Fisher, a specialist in American government and separation of powers issues, is one of the superstars of the CRS, whose work is widely cited and universally respected by his academic colleagues.

He “is a national treasure, the foremost expert on the constitutional law of the presidency,” wrote George C. Edwards III, Distinguished Professor of Political Science at Texas A&M University in a letter to the Librarian of Congress last week.
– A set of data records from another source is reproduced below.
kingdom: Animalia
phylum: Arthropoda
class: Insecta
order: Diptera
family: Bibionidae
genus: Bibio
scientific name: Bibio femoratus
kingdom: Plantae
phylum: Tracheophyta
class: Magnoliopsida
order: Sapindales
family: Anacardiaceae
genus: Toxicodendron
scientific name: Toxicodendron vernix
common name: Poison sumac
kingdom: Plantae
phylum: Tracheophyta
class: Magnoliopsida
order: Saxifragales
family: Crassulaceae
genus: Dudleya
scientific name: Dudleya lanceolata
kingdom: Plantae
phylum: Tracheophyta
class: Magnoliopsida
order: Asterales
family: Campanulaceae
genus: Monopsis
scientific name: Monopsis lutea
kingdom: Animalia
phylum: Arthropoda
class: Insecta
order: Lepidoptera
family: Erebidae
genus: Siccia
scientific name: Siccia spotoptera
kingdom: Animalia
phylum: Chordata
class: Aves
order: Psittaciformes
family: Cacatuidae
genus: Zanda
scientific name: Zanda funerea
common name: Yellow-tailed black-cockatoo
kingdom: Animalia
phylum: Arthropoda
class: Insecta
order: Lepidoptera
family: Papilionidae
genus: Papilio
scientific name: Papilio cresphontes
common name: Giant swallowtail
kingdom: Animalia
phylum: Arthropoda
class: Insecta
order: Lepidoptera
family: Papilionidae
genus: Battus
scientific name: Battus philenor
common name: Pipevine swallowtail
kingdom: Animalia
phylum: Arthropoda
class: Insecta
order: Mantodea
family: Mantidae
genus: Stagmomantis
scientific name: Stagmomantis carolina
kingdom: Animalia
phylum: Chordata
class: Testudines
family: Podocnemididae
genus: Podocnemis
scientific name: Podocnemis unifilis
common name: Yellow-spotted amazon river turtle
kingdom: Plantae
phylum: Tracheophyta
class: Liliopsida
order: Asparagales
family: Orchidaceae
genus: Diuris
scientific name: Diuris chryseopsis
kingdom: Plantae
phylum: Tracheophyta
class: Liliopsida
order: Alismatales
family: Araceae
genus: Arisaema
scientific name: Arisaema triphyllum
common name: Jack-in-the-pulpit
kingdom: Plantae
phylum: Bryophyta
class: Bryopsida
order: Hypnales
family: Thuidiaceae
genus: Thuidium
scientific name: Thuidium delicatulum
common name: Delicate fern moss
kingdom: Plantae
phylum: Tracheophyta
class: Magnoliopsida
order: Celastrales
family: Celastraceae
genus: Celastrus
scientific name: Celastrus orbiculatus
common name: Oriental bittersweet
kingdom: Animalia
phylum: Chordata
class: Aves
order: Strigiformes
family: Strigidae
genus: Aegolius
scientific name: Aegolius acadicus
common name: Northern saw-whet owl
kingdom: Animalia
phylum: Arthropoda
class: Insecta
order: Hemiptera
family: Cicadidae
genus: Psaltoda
He “is widely regarded as the nation’s preeminent expert on the institutional powers of Congress and the presidency” according to Cornell W. Clayton of Washington State University.

Now Fisher, age 71, is in trouble at CRS for having expressed views critical of Bush Administration policy.

See “Expert on Congress’s Power Claims He Was Muzzled for Faulting Bush” by Yochi Dreazen, Wall Street Journal, February 9.

The roots of the dispute go back several years and derive from an unresolved disagreement about the proper function of the CRS, and the nature of analytical objectivity.

“We must all see to it that our ability to serve the Congress… is not compromised by even the appearance that we have our own agenda as an agency; that one or more of our analysts might be seen as so set in their personal views that they are no longer to be trusted to provide objective research and analysis; or that some have developed a reputation for supporting a position on an issue to the extent that CRS is rendered ‘suspect’ to those on the other side,” wrote CRS Director Daniel P. Mulhollan in a January 23, 2004 Director’s Statement.

That statement set off alarm bells among CRS analysts.

“No one disputes that our work must be non-partisan,” wrote Louis Fisher in a reply to Director Mulhollan at the time. “But if the front office puts the emphasis on neutrality, balance, and even-handedness, there is little room for careful, expert analysis.”

“Most of the criticism of our work that I am familiar with, from CRS staff and Congress, is that our reports are too diffuse and rambling, without theme, direction, or conclusion. If lawmakers merely want background material to give them a starting point, a descriptive CRS product can be helpful. For deeper and more thoughtful analysis, Congress may decide it has to go elsewhere,” Fisher wrote in a January 31, 2004 memo on CRS Standards for Analysis.

The uncertain premise of the dispute is that Congress desires deep and thoughtful analysis. What complicates matters further is that in many cases, as they say on the Comedy Channel, “the facts are biased” against the Bush Administration.